TASK BRIEF: Without including any images, output the listing below exactly.

GIVEN RECORDS:
+ + + + +

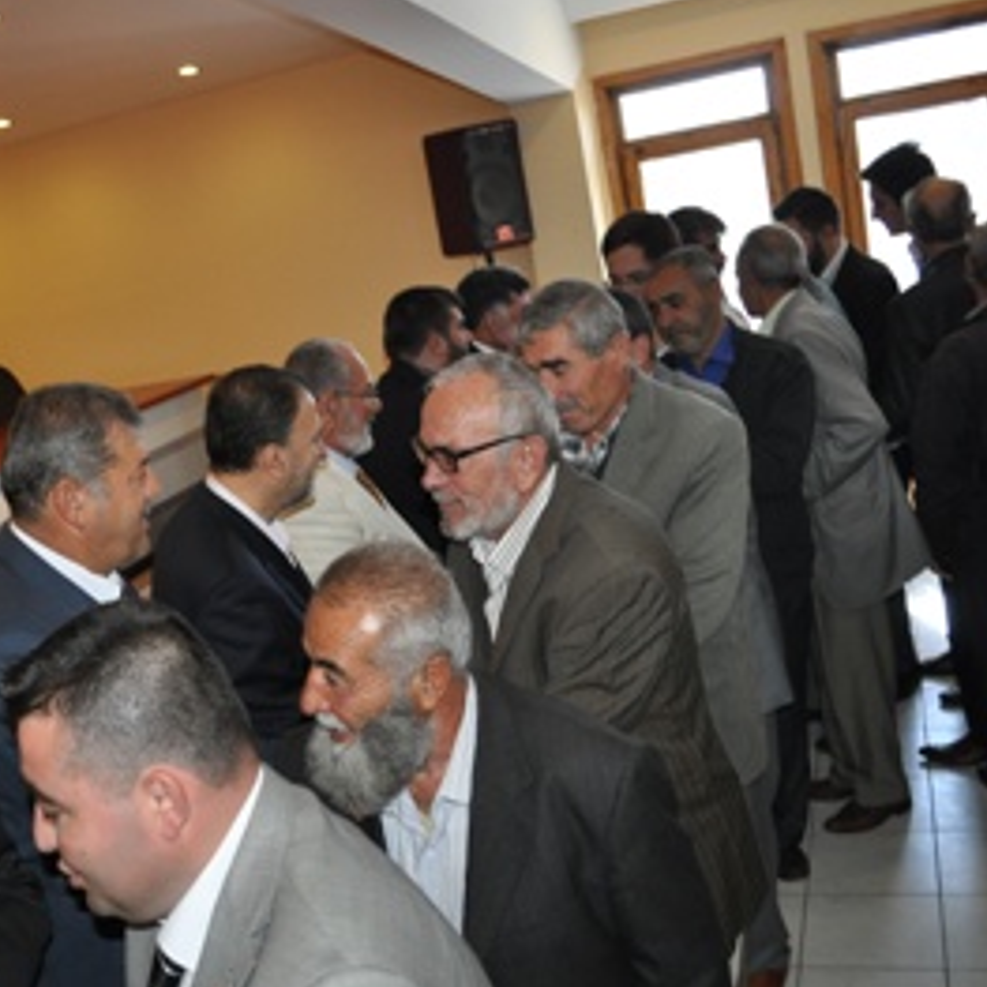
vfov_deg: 42.8
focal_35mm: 39
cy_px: 537
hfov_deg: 42.3
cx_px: 330
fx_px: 1258
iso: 800
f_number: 3.5
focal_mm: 18
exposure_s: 1/60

+ + + + +

TASK ANSWER:
vfov_deg: 42.8
focal_35mm: 39
cy_px: 537
hfov_deg: 42.3
cx_px: 330
fx_px: 1258
iso: 800
f_number: 3.5
focal_mm: 18
exposure_s: 1/60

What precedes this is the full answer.